TWO points dropped late on against a side likely to figure in the promotion hunt, but there were also plenty of positives in Wimbledon’s first hit out of the season against Shrewsbury Town at Kingsmeadow on Saturday.
The Dons recovered from going behind after nine minutes to be 2-1 up through debut goals from Matt Tubbs and Sean Rigg before one-time player of interest James Collins nabbed his second goal with six minutes left to get the Shrews a 2-2 draw.
Sure, Wimbledon can bemoan throwing away an opening day victory over a team generally expected to be challenging for promotion, but on reflection there was much to like for a rebuilt side coming off last season’s 20th place.
At least the forward line of Adebayo Akinfenwa, Matt Tubbs and Sean Rigg presented some goal threat, George Francomb looked sharp on the right flank and newcomers Dannie Bulman and Jack Smith showed enough to suggest they will become influential figures.
Adam Barrett will only develop a better understanding with the back four after being flung into the breach late in the week as an emergency loan signing for the sidelined Andy Frampton and James Shea, preferred as first-choice goalkeeper to last season’s unchallenged custodian Ross Worner, will only get better with more outings.
42:Unbelievable save from Leutwiler after Tubbs smashes in a snap shot inside the Town box and Woods there to block the rebound #salop
— Shrewsbury Town FC (@shrewsweb) August 9, 2014
There were some murmurs over Neal Ardley’s reluctance over substitutions in the final 15 minutes as the Shrews were tightening the screws, with Kevin Sainte-Luce not introduced until stoppage time and groggy skipper Alan Bennett replaced by Mark Phillips after copping an elbow which may place him in doubt for Tuesday’s trip to Milton Keynes for a League Cup tie.
Even though Ardley excelled over the summer months with some stunning player acquisitions, there are those lurking and ready to pounce and decry his inadequacies as the Dons gaffer. As much as some of the big names are being watched, so too is Ardley and his ability to bring it all together. As if we needed no reminding, football is very much a game of opinions.
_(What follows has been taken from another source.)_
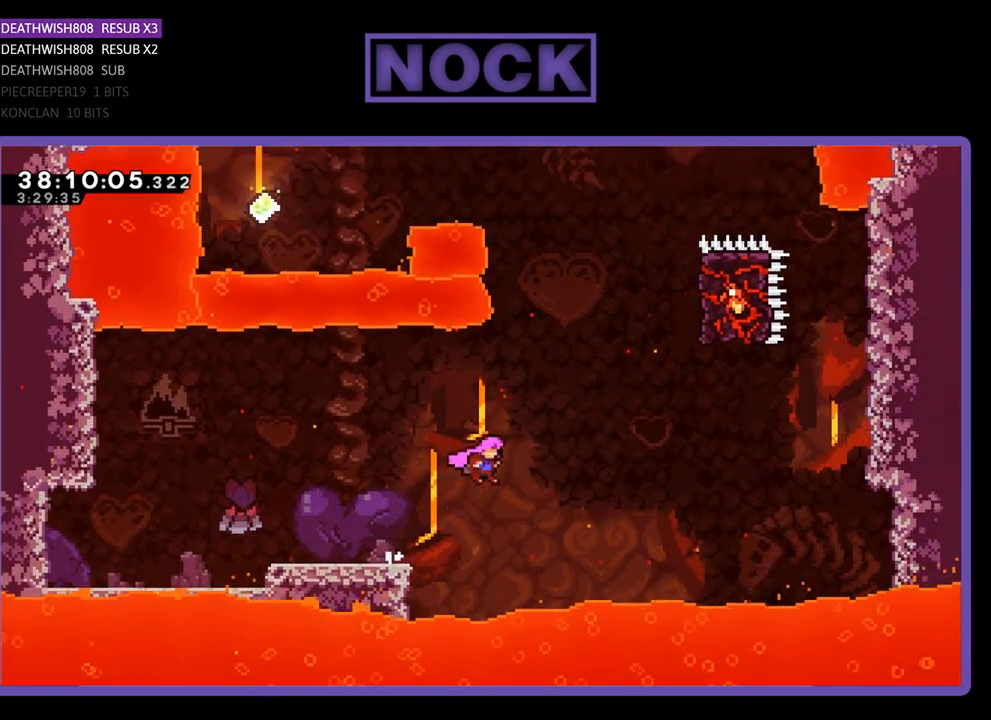
{"buttons": ["CIRCLE", "R2", "DPAD_UP", "DPAD_RIGHT"], "events": [[33, "CIRCLE", "down"], [167, "CIRCLE", "up"], [300, "CIRCLE", "down"]]}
So what did we learn from game one? The Beast’s hold up play was a different gravy to last season’s fare. Tubbsy needed only 26 minutes to net his first official goal for the Dons and the pair’s chemistry and intuition will reap goals if Wimbledon are to take up occupancy in the top half of League Two this campaign.
Bayo fires just over the crossbar and that brings more of those "Beast" chants from the Chemflow End. Gonna hear it a lot this season!
— AFC Wimbledon (@AFCWimbledon) August 9, 2014
Rigg and Francomb give the Dons attacking width on both flanks and if Ardley can find the right midfield partner for bulwark Bulman then a supply of possession can lead to a steady stream of ammunition for Bayo and Tubbs to fire the bullets.
But Wimbledon aficionados these things do take time, so patience please, give it time to gel. There are plenty of challenges and with it opportunities ahead as long as injuries and suspensions don’t get unduly in the way.
The fixtures list has thrown up a testing start to the season. After the Milton Keynes Cup diversion in mid-week comes a visit to newly promoted Luton Town next weekend, then away to Southend United, who reached the playoffs last season and are fancied to do it again.
“We always had a goal threat, which was something we talked about after last season,” Ardley said.
“It was a great ball in and great movement from Matt Tubbs for our first goal. I thought after the first 20 minutes we were the better team until the last 10-15 minutes.
Already liking the Tubbs/Bayo partnership. Bayo's hold up play is obviously excellent, but Tubbs constantly plays on the shoulder. Clever.
— Nico (@AFCWnico) August 9, 2014
“I’m learning all the time and I know I’m not the finished article by any stretch of the imagination. I am trying to come up with a formula that can win us games in League 2 consistently.
— Anthony Spencer (@ant_spencer) August 9, 2014
“We feel that we’ve got good players in. We just have to ensure that everyone is on the same page – which we do in training – so that we all know how we are trying to achieve our goals.
“It’s probably the best team Wimbledon have ever had on paper. I’ve got the try to make sure that on grass, it shows. We’re really happy with our squad and we’ll try to keep them all fit – that’s the main thing.
One player from last season’s squad whose place can no longer be taken for granted is Ross Worner as first-choice goalkeeper with the arrival of James Shea.
“I said to him at the end of last season I would bring someone in to challenge him, I didn’t have that last season. I said to them both whoever did best in preseason would start the first game and I’ve stuck to my word,” Ardley said.
“I want Ross to up his game in training so that if anything happens to Shea, be it loss of form or injury, Ross comes in and says ‘it’s mine now.”
Over the moon to have signed a contract extension to keep me at the club for another 2 years. ⚽️?. Up the dons #afcwimbledon
— Barry Fuller (@barryfuller2) August 9, 2014
The internal competition can only be beneficial for Wimbledon this season.